John Ruskin tried to find that Logick. One reason I read him is that his aesthetics underpin a lot of received ideas about beauty. Like Browne, he needs God for his argument, or Nature. Beauty in art, any art, is “the expression of man’s delight in God’s work” (The Stones of Venice, Vol. I, 1851, XX.iii). Note that the human creator is necessarily present here. In Plate VII, above, Ruskin looks for beautiful forms in nature and finds them everywhere – in mountains, branches, shells, and leaves. The top curve is a view of a Swiss glacier. My favorite, for some reason, is the bottom middle one, a direct tracing of half of a bay leaf. Beautiful man-made form imitates beautiful natural form. Readers of Alan Hollinghurst will observe that Ruskin is updating Hogarth’s Line of Beauty here.

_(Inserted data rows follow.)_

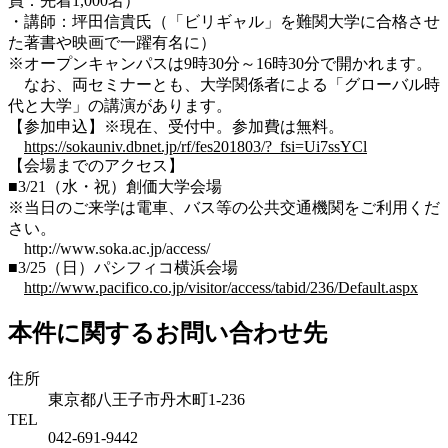
員：先着1,000名）
・講師：坪田信貴氏（「ビリギャル」を難関大学に合格させ
た著書や映画で一躍有名に）
※オープンキャンパスは9時30分～16時30分で開かれます。
なお、両セミナーとも、大学関係者による「グローバル時
代と大学」の講演があります。
【参加申込】※現在、受付中。参加費は無料。
https://sokauniv.dbnet.jp/rf/fes201803/?_fsi=Ui7ssYCl
【会場までのアクセス】
■3/21（水・祝）創価大学会場
※当日のご来学は電車、バス等の公共交通機関をご利用くだ
さい。
http://www.soka.ac.jp/access/
■3/25（日）パシフィコ横浜会場
http://www.pacifico.co.jp/visitor/access/tabid/236/Default.aspx
本件に関するお問い合わせ先
住所
東京都八王子市丹木町1-236
TEL
042-691-9442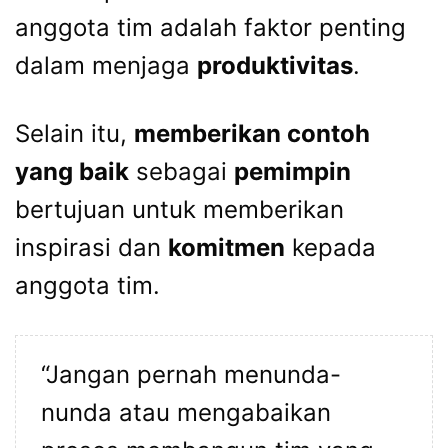
anggota tim adalah faktor penting
dalam menjaga
produktivitas
.
Selain itu,
memberikan contoh
yang baik
sebagai
pemimpin
bertujuan untuk memberikan
inspirasi dan
komitmen
kepada
anggota tim.
“Jangan pernah menunda-
nunda atau mengabaikan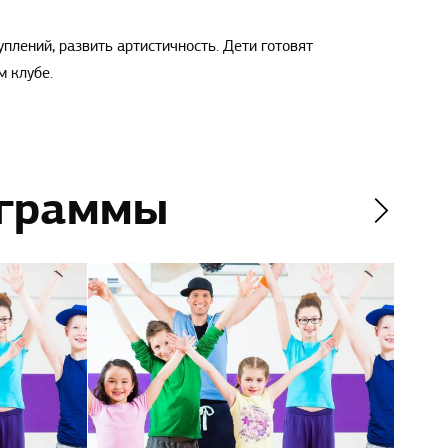
плений, развить артистичность. Дети готовят
м клубе.
ограммы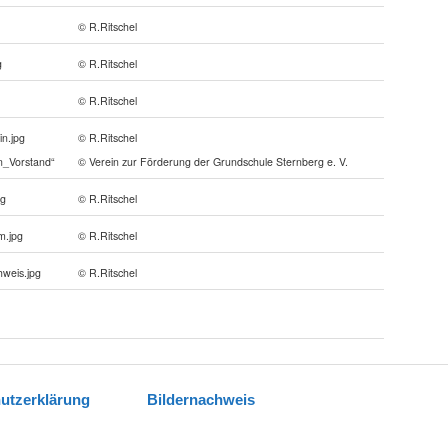
© R.Ritschel
g
© R.Ritschel
© R.Ritschel
n.jpg
© R.Ritschel
in_Vorstand“
© Verein zur Förderung der Grundschule Sternberg e. V.
pg
© R.Ritschel
m.jpg
© R.Ritschel
hweis.jpg
© R.Ritschel
utzerklärung
Bildernachweis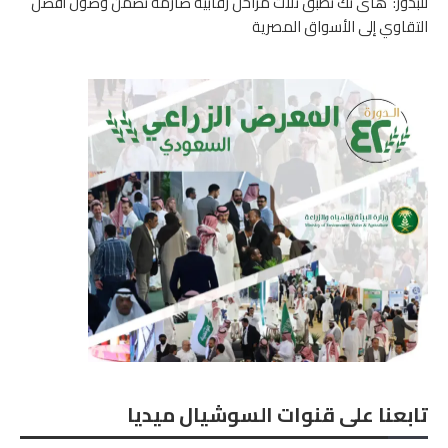
للبذور: هاى تك تطبق ثلاث مراحل رقابية صارمة تضمن وصول أفضل
التقاوي إلى الأسواق المصرية
تابعنا على قنوات السوشيال ميديا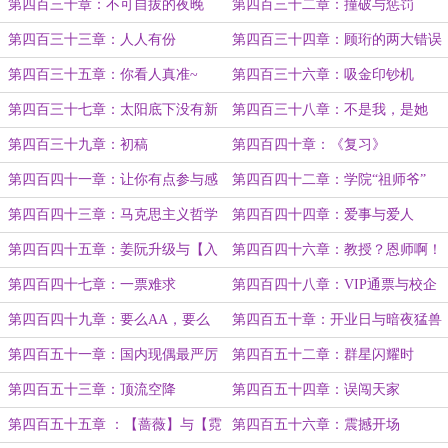
与《干湿分离》
第四百三十章：不可自拔的夜晚
第四百三十二章：撞破与惩罚
第四百三十三章：人人有份
第四百三十四章：顾珩的两大错误
第四百三十五章：你看人真准~
第四百三十六章：吸金印钞机
第四百三十七章：太阳底下没有新
第四百三十八章：不是我，是她
鲜事
第四百三十九章：初稿
第四百四十章：《复习》
第四百四十一章：让你有点参与感
第四百四十二章：学院“祖师爷”
第四百四十三章：马克思主义哲学
第四百四十四章：爱事与爱人
第四百四十五章：姜阮升级与【入
第四百四十六章：教授？恩师啊！
梦卡】
第四百四十七章：一票难求
第四百四十八章：VIP通票与校企
共建
第四百四十九章：要么AA，要么
第四百五十章：开业日与暗夜猛兽
AB
第四百五十一章：国内现偶最严厉
第四百五十二章：群星闪耀时
的母亲
第四百五十三章：顶流空降
第四百五十四章：误闯天家
第四百五十五章 ：【蔷薇】与【霓
第四百五十六章：震撼开场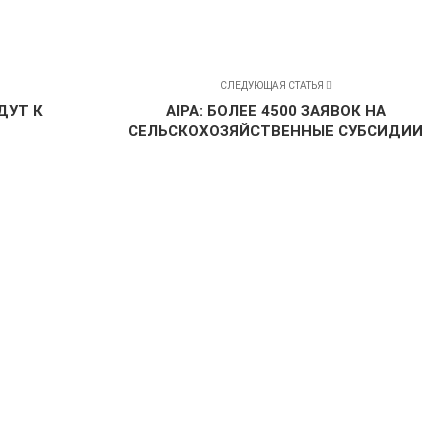
СЛЕДУЮЩАЯ СТАТЬЯ
ДУТ К
AIPA: БОЛЕЕ 4500 ЗАЯВОК НА
СЕЛЬСКОХОЗЯЙСТВЕННЫЕ СУБСИДИИ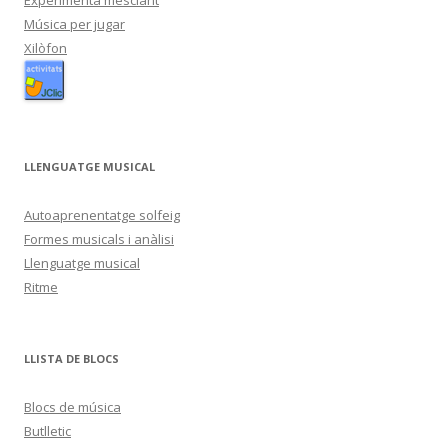
Experimenta mesclant
Música per jugar
Xilòfon
LLENGUATGE MUSICAL
Autoaprenentatge solfeig
Formes musicals i anàlisi
Llenguatge musical
Ritme
LLISTA DE BLOCS
Blocs de música
Butlletic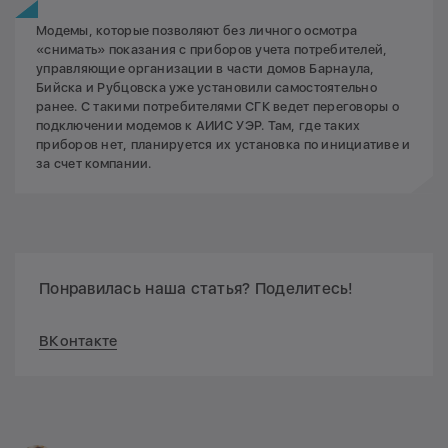
Модемы, которые позволяют без личного осмотра
«снимать» показания с приборов учета потребителей,
управляющие организации в части домов Барнаула,
Бийска и Рубцовска уже установили самостоятельно
ранее. С такими потребителями СГК ведет переговоры о
подключении модемов к АИИС УЭР. Там, где таких
приборов нет, планируется их установка по инициативе и
за счет компании.
Понравилась наша статья? Поделитесь!
ВКонтакте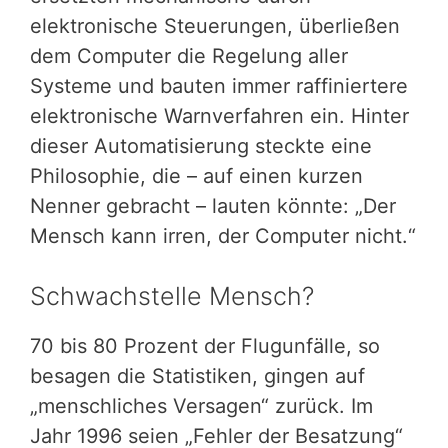
elektronische Steuerungen, überließen
dem Computer die Regelung aller
Systeme und bauten immer raffiniertere
elektronische Warnverfahren ein. Hinter
dieser Automatisierung steckte eine
Philosophie, die – auf einen kurzen
Nenner gebracht – lauten könnte: „Der
Mensch kann irren, der Computer nicht.“
Schwachstelle Mensch?
70 bis 80 Prozent der Flugunfälle, so
besagen die Statistiken, gingen auf
„menschliches Versagen“ zurück. Im
Jahr 1996 seien „Fehler der Besatzung“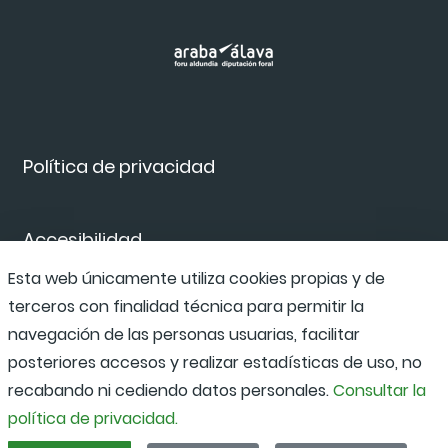
Política de privacidad
Accesibilidad
Esta web únicamente utiliza cookies propias y de
terceros con finalidad técnica para permitir la
Canal de denuncias
navegación de las personas usuarias, facilitar
posteriores accesos y realizar estadísticas de uso, no
recabando ni cediendo datos personales.
Consultar la
política de privacidad.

Too bad Ruskin wrote so exclusively about visual art. I want to argue by analogy, borrowing from the visual arts, but the fit is so poor. Can any writer describe (beautifully!) the curve of that bay leaf? Fundamentally: open a book with your favorite page of beautiful writing (calligrammes excepted) and set it next to your most reviled page of ugly writing. Print out something from Wuthering Expectations, perhaps. Step back several feet. The additional mediation required by literature changes too much. Ruskin provides just a clue.
I would hate to see “beautiful” go the way of “lyrical,” which now, as a description of prose, means little more than “uses adjectives.” I don’t know how to use the word. I should learn.
Advice and guidance much appreciated. Anything: aesthetic manifestos, critical dissections, single sentences as piercingly lovely as the last umber ray of the autumn sun reflected from a still turquoise pool into, um, the crystalline eyes of a, hmm, a tourmaline, let’s see, fritillary.
* Letter to Louise Colet, 1853, as found in Jonathan Raban’s recent New York Review of Books piece (p. 27) on Lydia Davis’s translation of Madame Bovary. Raban does not otherwise specify the date of the letter, and I can’t find the passage in the Penguin Classics Selected Letters of Flaubert (1997).